Psychology Prof. Fathers Global Study of Fatherhood
Published: December 10, 2012 | Read Time: 4 minutes
Deep in the jungles of Africa, members of an indigenous tribe go about daily routines as, from one home to the next, the women depart to tend to crops and collect food while the fathers stay behind to rear their children. Though not unheard of, the role of these fathers as primary caregiver is certainly not the norm. And while there is an increasing global perception that prescribed roles between women and men are blurring in these modern times, it turns out these Central African men are still very different from most of their fathering counterparts around the world.
It is these stark cultural differences despite the general perception of blurring social norms from one culture to the next that inspired one SUU psychology professor, Dr.
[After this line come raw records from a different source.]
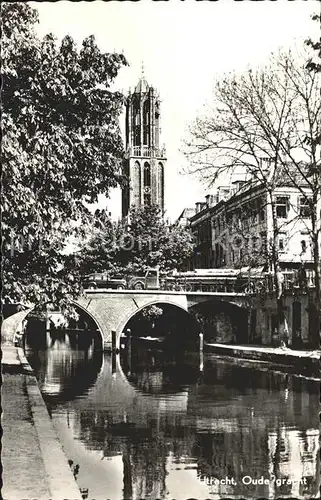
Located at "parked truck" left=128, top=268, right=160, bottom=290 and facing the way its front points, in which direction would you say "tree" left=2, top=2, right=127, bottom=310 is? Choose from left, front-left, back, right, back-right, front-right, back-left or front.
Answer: left

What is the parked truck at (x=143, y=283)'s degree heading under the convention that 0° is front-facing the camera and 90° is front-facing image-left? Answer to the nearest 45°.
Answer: approximately 90°
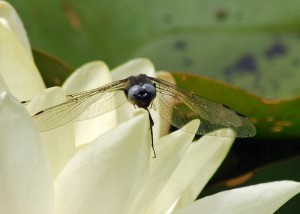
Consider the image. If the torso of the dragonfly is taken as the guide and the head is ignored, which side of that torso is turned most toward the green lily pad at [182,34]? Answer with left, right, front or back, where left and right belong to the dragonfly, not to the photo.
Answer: back

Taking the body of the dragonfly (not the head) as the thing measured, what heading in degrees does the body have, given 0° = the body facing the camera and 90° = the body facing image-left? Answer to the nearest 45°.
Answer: approximately 0°
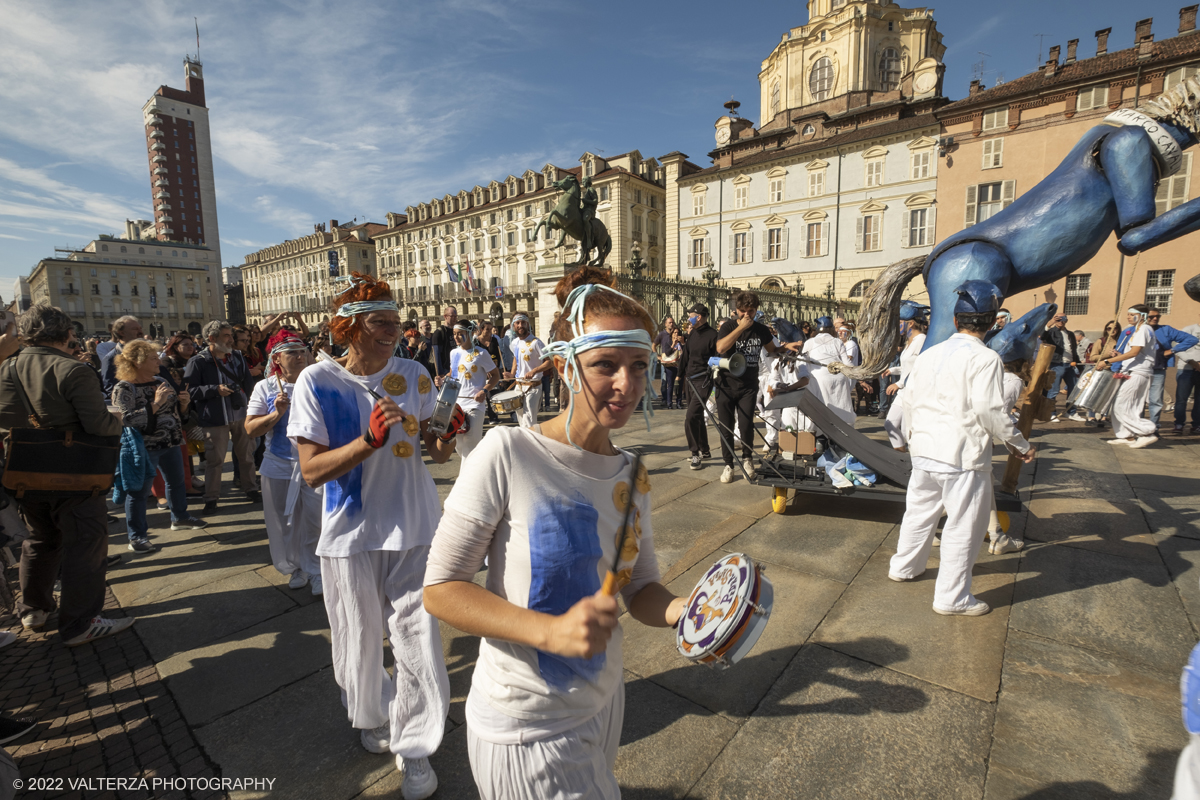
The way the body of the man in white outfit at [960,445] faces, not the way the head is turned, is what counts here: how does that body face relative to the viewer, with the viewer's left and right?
facing away from the viewer and to the right of the viewer

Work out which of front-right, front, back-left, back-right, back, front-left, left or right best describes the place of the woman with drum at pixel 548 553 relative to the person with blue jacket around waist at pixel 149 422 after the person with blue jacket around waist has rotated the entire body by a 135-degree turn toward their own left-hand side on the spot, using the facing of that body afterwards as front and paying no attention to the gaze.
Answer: back-left

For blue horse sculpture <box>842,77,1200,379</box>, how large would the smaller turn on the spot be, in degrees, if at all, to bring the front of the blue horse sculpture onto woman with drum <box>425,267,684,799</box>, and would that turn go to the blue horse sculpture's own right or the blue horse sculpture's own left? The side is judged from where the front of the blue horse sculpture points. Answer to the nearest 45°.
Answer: approximately 90° to the blue horse sculpture's own right

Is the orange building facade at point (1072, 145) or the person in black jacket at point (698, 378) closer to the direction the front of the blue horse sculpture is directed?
the orange building facade

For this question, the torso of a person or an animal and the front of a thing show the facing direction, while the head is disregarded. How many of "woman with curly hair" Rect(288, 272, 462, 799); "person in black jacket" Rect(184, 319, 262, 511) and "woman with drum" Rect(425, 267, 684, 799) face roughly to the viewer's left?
0

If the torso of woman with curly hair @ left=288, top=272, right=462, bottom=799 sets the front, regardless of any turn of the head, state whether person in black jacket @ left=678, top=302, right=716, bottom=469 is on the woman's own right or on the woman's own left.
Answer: on the woman's own left

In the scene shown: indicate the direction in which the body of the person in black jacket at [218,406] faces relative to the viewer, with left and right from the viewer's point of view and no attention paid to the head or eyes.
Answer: facing the viewer and to the right of the viewer

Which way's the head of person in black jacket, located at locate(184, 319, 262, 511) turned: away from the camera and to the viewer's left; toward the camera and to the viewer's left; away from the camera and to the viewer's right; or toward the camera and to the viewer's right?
toward the camera and to the viewer's right

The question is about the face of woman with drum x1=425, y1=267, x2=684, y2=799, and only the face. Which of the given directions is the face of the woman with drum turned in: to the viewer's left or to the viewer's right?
to the viewer's right

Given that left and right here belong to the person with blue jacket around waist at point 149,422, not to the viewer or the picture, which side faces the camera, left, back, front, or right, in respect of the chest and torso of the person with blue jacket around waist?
right

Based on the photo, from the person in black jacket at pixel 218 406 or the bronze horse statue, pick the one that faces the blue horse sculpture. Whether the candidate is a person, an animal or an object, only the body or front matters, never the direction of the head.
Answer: the person in black jacket

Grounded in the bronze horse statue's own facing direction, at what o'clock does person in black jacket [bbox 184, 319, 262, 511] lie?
The person in black jacket is roughly at 10 o'clock from the bronze horse statue.

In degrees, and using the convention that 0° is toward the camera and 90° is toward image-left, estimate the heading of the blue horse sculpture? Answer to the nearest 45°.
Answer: approximately 270°
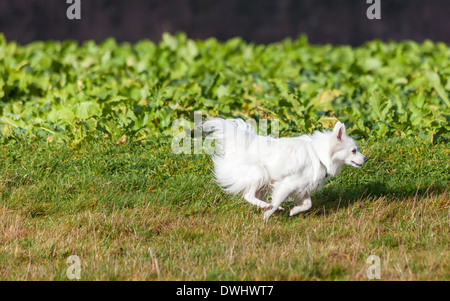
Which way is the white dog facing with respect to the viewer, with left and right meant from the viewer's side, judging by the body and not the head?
facing to the right of the viewer
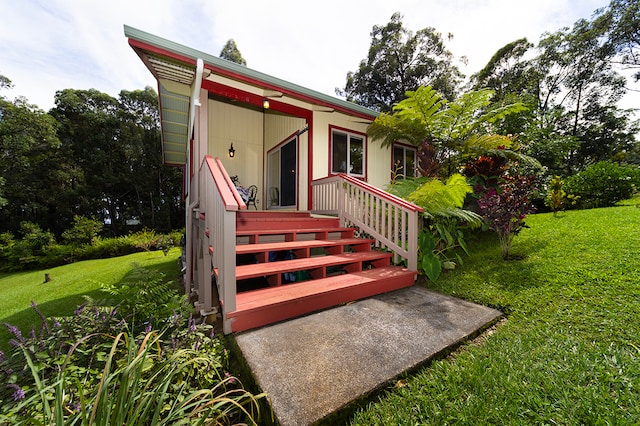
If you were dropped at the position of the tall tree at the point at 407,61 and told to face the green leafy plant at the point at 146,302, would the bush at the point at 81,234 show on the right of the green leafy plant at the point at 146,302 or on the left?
right

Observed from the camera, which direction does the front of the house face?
facing the viewer and to the right of the viewer

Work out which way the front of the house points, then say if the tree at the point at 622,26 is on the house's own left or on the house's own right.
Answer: on the house's own left

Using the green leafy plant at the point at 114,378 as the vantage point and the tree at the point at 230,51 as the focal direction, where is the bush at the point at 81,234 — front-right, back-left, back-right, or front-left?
front-left

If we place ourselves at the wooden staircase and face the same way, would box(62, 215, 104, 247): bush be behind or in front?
behind

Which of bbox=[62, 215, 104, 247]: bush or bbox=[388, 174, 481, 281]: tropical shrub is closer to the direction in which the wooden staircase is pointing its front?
the tropical shrub

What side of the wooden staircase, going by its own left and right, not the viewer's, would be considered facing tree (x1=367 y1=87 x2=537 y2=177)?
left

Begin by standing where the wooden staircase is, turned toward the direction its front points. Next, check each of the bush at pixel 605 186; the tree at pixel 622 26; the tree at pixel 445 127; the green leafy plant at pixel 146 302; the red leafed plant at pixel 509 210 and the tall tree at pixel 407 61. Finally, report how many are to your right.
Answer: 1

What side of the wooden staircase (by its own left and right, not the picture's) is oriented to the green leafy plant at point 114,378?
right

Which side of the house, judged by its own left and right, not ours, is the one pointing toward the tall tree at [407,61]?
left

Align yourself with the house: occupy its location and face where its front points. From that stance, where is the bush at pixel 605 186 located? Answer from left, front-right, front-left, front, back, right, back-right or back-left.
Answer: front-left

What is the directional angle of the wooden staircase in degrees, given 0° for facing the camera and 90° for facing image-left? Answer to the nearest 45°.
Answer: approximately 315°

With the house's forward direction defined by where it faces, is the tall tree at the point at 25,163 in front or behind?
behind

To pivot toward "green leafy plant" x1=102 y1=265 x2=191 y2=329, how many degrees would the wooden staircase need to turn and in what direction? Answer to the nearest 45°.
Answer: approximately 90° to its right

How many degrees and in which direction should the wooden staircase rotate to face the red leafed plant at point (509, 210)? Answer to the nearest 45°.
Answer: approximately 45° to its left

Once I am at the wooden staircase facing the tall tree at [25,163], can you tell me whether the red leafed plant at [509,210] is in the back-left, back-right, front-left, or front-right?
back-right

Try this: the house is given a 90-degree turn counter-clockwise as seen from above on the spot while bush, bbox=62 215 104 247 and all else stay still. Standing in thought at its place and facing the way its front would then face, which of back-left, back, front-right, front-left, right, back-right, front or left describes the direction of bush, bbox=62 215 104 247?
left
David W. Shwalb, to undertake a global study of fatherhood, the scope of which has never before been tackled.
Shwalb, along with his wife Barbara J. Shwalb, a retired SUU professor, and Michael E. Lamb, director of the Division of Social and Developmental Psychology at the University of Cambridge, co-edited this research on fathers. The result: “Fathers in Cultural Context,” a case study on fatherhood that aims to identify the similarities and, more often than not, differences among fathers across every continent.
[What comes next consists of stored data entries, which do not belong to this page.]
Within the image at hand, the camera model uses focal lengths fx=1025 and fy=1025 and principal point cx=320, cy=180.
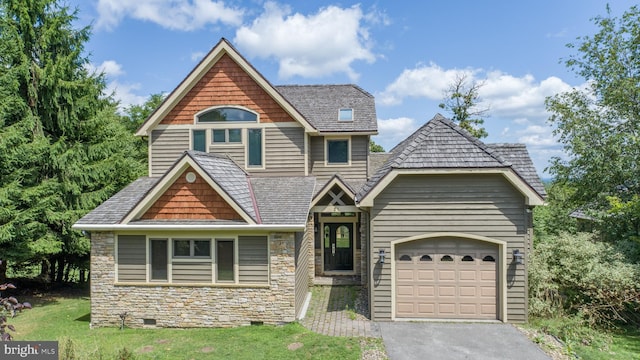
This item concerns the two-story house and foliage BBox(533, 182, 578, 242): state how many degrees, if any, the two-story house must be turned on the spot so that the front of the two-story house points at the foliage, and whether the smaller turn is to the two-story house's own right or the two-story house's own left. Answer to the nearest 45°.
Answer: approximately 135° to the two-story house's own left

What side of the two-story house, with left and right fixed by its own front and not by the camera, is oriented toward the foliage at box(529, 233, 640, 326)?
left

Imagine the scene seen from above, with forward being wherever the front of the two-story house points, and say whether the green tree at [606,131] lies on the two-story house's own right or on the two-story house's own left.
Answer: on the two-story house's own left

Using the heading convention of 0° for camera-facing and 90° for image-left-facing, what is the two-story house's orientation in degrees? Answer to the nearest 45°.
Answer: approximately 0°
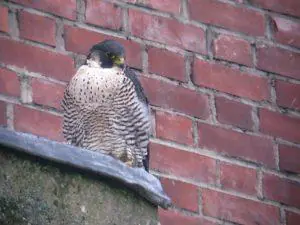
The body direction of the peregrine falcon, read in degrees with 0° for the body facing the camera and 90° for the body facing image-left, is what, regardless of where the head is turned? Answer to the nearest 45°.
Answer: approximately 0°
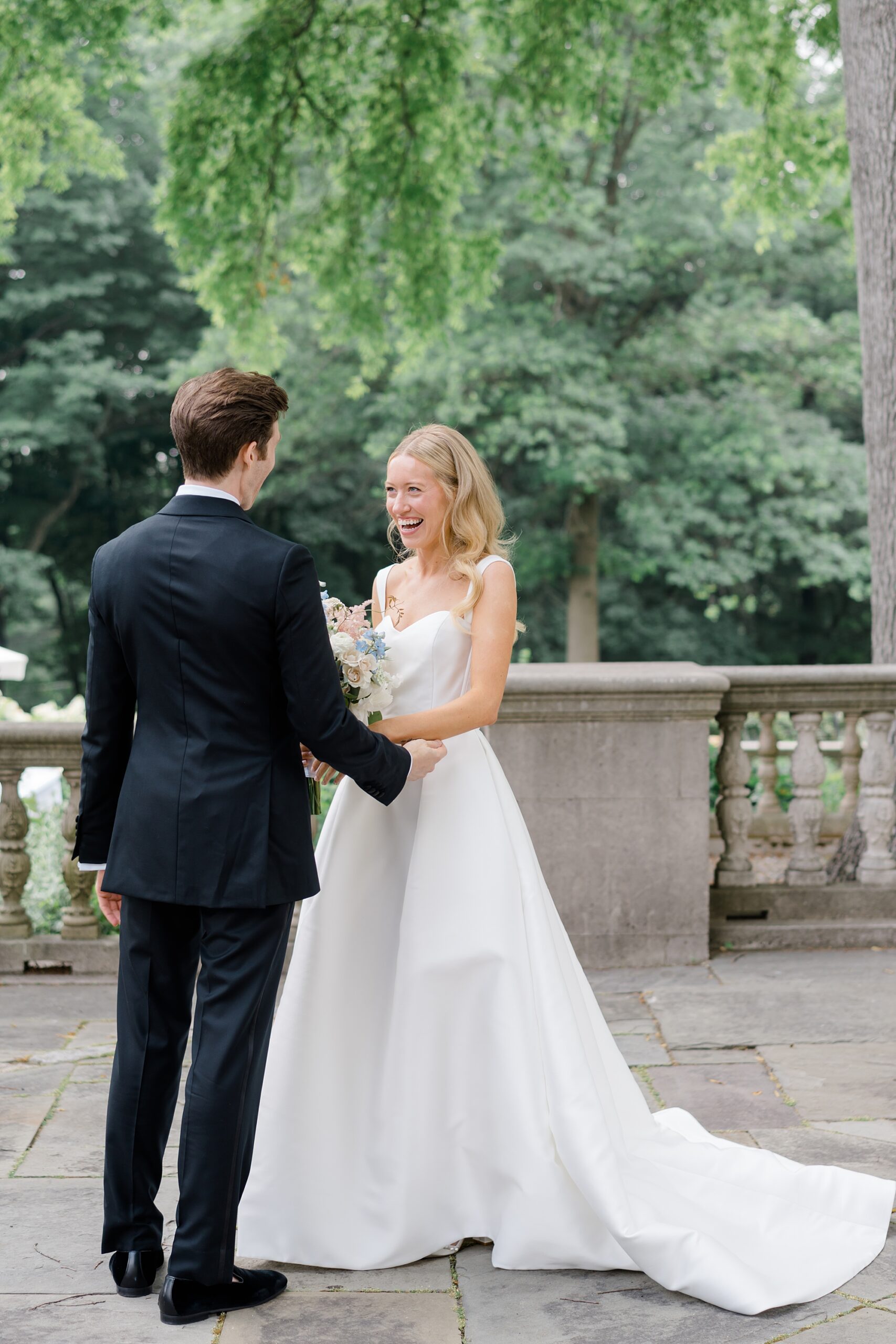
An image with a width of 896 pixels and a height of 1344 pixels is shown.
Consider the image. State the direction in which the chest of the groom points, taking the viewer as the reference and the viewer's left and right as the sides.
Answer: facing away from the viewer and to the right of the viewer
“Around the world we see a different take on the role of a father, with great variance from culture to culture, but the topic has not been extensively studied,” said Shwalb.
He and his colleagues set out to do just that, coordinating case studies, broad surveys, personal interviews and more to draw generalizations and identify the differences that all work to define “fatherhood.”
Their findings, in broad swaths, according to Shwalb: “It is culturally seen in the majority of societies that the father is the secondary parent and is the main breadwinner, but that role is changing and developing from nation to nation—though not all in one direction.”
This proved surprising, even to a seasoned researched and working psychologist who has made the study of fatherhood his life’s work.
“It seems that even though the world is so interconnected, fatherhood is one role that isn’t merging and beginning to follow one trend,” said Shwalb.
For example, dramatic cultural and historical changes in Japan have shifted longstanding male perceptions among the nation’s young men and fathers. In a near 180-degree shift, Japanese men now view a stable family as more important than economic success, and the gender-based division of labor is shifting.
In Russia, however, a father’s perception is very different. Here, fathers are valued solely on their success as breadwinner, with little emotional attachment to children and a nearly complete detachment from the family as a whole.
Barbara Shwalb explains that while she was “very surprised” to learn of the stark disconnect between father and family in Russia, the surprising cultural norm is easier to understand in context—a long stagnant economy and high rates of depression and alcoholism—which is why she, David and Lamb knew a cross-cultural study would be the only way to truly understand fatherhood as a whole in a global context.
One may physically become a father at conception, but the manifestation of fatherhood is largely determined by long established cultural traditions and socioeconomic conditions largely beyond any one father’s control.
That is not to say, however, that one can’t learn from another’s experience. And Shwalb, a father himself and one of the field’s top academics in the study of fatherhood, says he and his colleagues find value in components of every culture’s take on this side of parenting.
“By expanding the map of the academic study of fathers the three of us, with the help of writers in each society, were able to pull all that research into one central location,” explains Shwalb. “We can see many different patterns and roles that a father has around the world, and each has the power to influence others.”
“Fathers in Culture Context” was released this fall and is the most comprehensive study of its kind in academia. Published through Routledge Press, it is available in either paperback or eBook, available through both Amazon and Barnes & Noble. The paperback is also sold in the SUU Bookstore.
Several regional maps were customized for the book by Paul Larson, and the book cover was designed by Rohn Solomon, both also of SUU.